Campagna elettorale
Tutti i giochi sono fatti

La denuncia dell’ex vice presidente americano, Biden, delle ombre russe sulla campagna del referendum costituzionale di un anno fa va presa con le pinze, così come andrà valutato l’impatto sull’opinione pubblica italiana della ripresa del secolare conflitto arabo-israeliano. Il primo è un tema scivoloso, coerente con la manipolazione indotta dalla post-verità, che da qui al voto riserverà altre sorprese fra colpi ad effetto e colpi bassi. Il secondo è una questione che da sempre divide le due sinistre. Tutto questo conferma che le elezioni non sono più solo «nazionali», che c’è una continuità con le tensioni attorno a noi, specie per un Paese come l’Italia: uscito dalla condizione di sorvegliato speciale, ma pur sempre sulla faglia mediterranea.

Lo si vede bene anche dall’ultimo sondaggio Ipsos che dà in frenata la Lega, che per il momento non può cavalcare l’onda dei profughi a tutto vantaggio dell’intramontabile Berlusconi. L’ex premier, senza fare più di tanto, ha preso il volo sotto l’ombrello rassicurante del Partito popolare europeo, mentre la cura Minniti, comunque la si voglia giudicare, sta depotenziando la ruvidezza di Salvini.

Il condizionamento estero si coglie pure dalle capriole all’indietro del grillino Di Maio in via di accreditamento internazionale: l’Europa, per l’aspirante premier, può essere addirittura parte della soluzione dei nostri guai. Peccato che i vincoli europei vengano ricordati solo dopo che chi ha provato a rispettarli s’è scottato sul piano del consenso e in una fase in cui la dottrina ideologica dell’austerità sembra aver fatto il suo tempo, grazie ad un europeismo critico ma responsabile.

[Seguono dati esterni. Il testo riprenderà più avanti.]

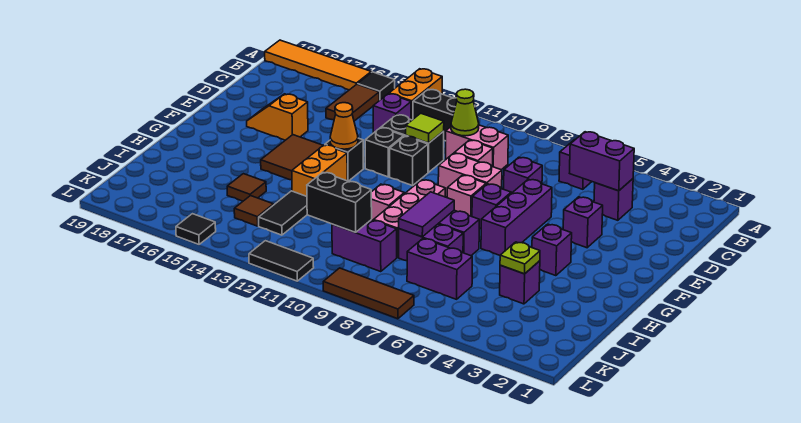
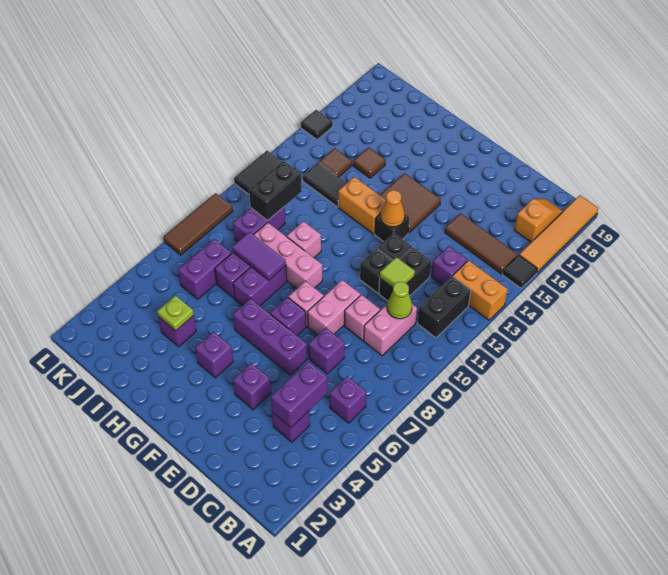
brown 1x2 tile [326,84,379,121] -> brown 1x3 tile [445,213,518,274]
orange 1x2 slope [247,94,308,140] -> orange 1x2 slope moved to [515,199,563,242]

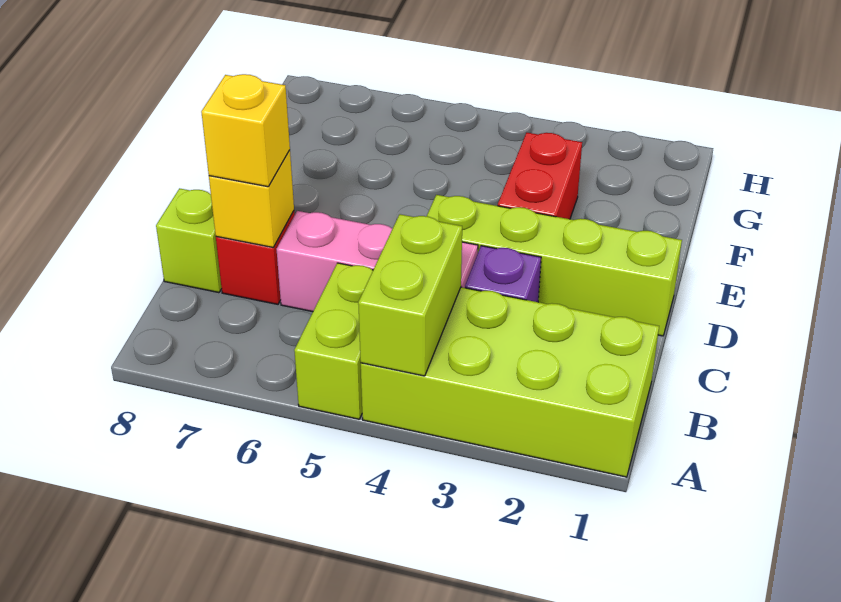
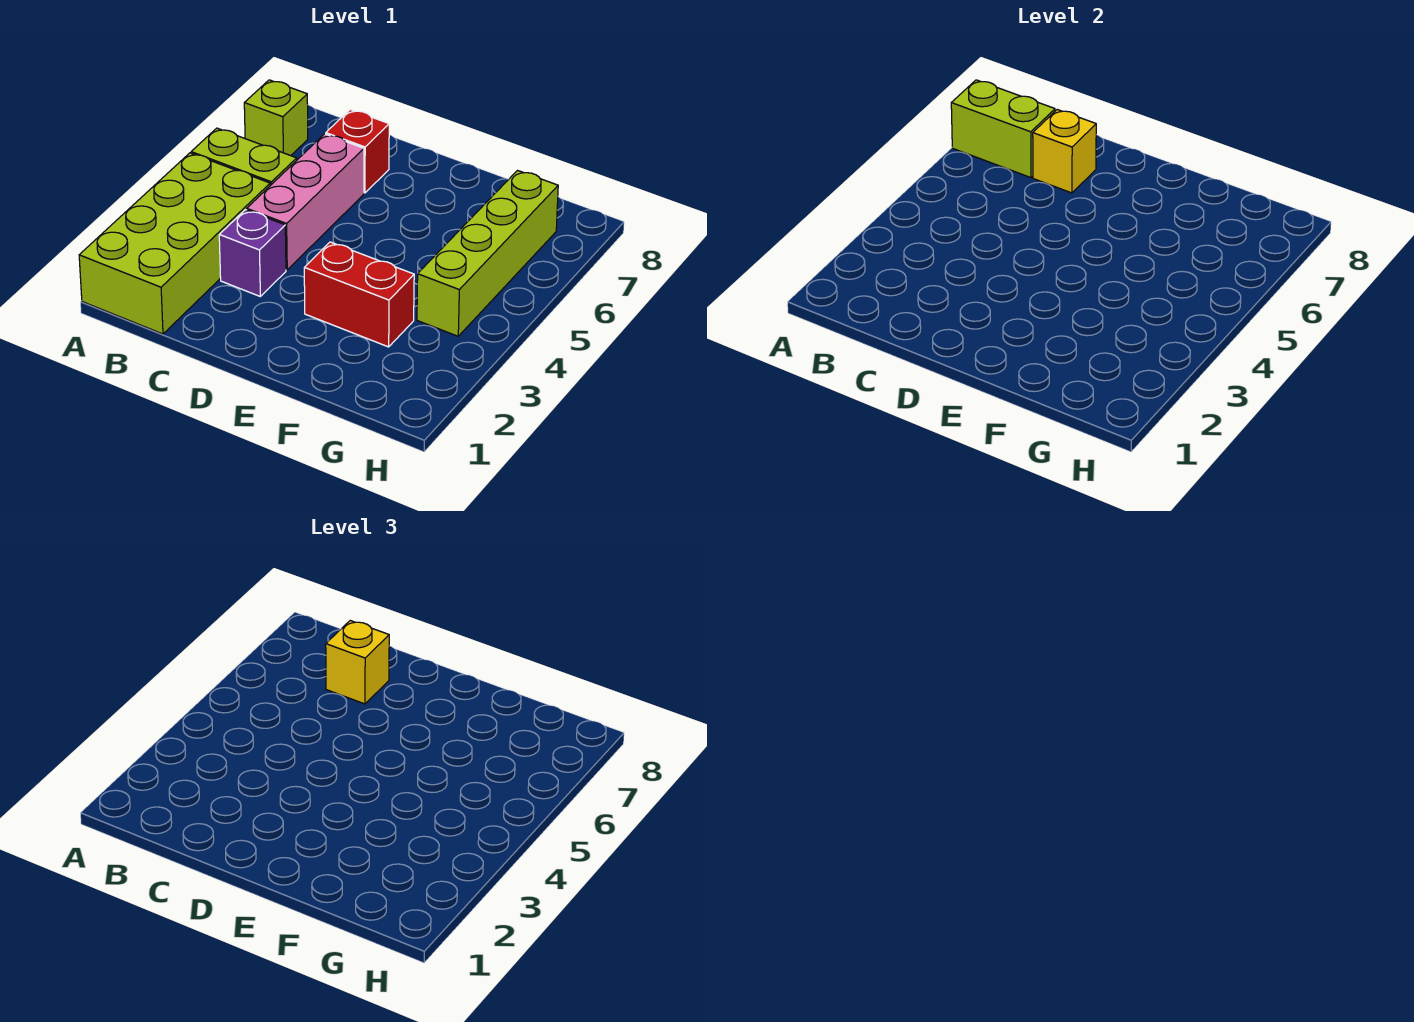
lime 1x2 brick [358,214,462,376] -> lime 1x2 brick moved to [951,80,1055,178]
lime 1x1 brick [156,188,222,293] -> lime 1x1 brick moved to [244,80,308,156]
lime 1x4 brick [427,195,682,336] -> lime 1x4 brick moved to [417,171,558,336]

Quasi tutti i giochi sono fatti e i problemi maggiori si accumulano in casa Pd. Al suo capezzale sono rimasti i padri nobili e il partito può contare su individualità mature: da Gentiloni a Franceschini, da Minniti all’esterno Calenda. Tuttavia l’uscita di scena di Pisapia ha avuto un effetto spiazzante su una formazione friabile. Da qui all’isolamento ce ne corre, comunque il rischio esiste in una campagna che sarà velenosa, una resa dei conti per ridisegnare i confini del centrosinistra e i rapporti di forza tra le due sinistre. Il progetto di Campo progressista era quello di occupare la terra di mezzo fra i democratici e gli scissionisti: un cuscinetto a far da ammortizzatore e, insieme, creare una concorrenza al cartello D’Alema-Grasso-Bersani. Il contributo di Pisapia era comunque evocativo di un’immagine, di un centrosinistra allargato, più che di una consistente forza elettorale. L’ex sindaco è parso più un leader riluttante che un leader politico. C’è chi vede in questo flop un segno di chiarezza e chi invece un cupo presagio, mentre Renzi non sembra turbato più di tanto contando su quel che resta della propria immagine e della forza del partito. Punta sul «voto utile» contro i populisti, dove è già in campo il Berlusconi ultima maniera. L’obiettivo, tutto in salita, è tenere a sinistra (con socialisti, verdi e radicali) e prendere un po’ di voti moderati con la lista centrista.

Qui, dopo l’abbandono di Alfano, bisogna vedere se il partito regge o meno. L’universo centrista non va snobbato: pur fatto di piccoli numeri e di molti generali, ha un potere di coalizione elevato e la nuova legge elettorale rende prezioso il sostegno dei gruppi minori. La scomposizione del centrosinistra, all’insegna dell’insuperabile contrasto frontale con il nemico interno, indebolisce una democrazia competitiva e governante. Sarà una dura prova anche per la Cosa rossa che punta a superare la soglia del 10% e sulla sconfitta di Renzi. Ma dovrà anche dimostrare, fra nostalgia e voglia di rivincita, di non essere un residuo tardo novecentesco, prigioniera di un progetto d’interdizione.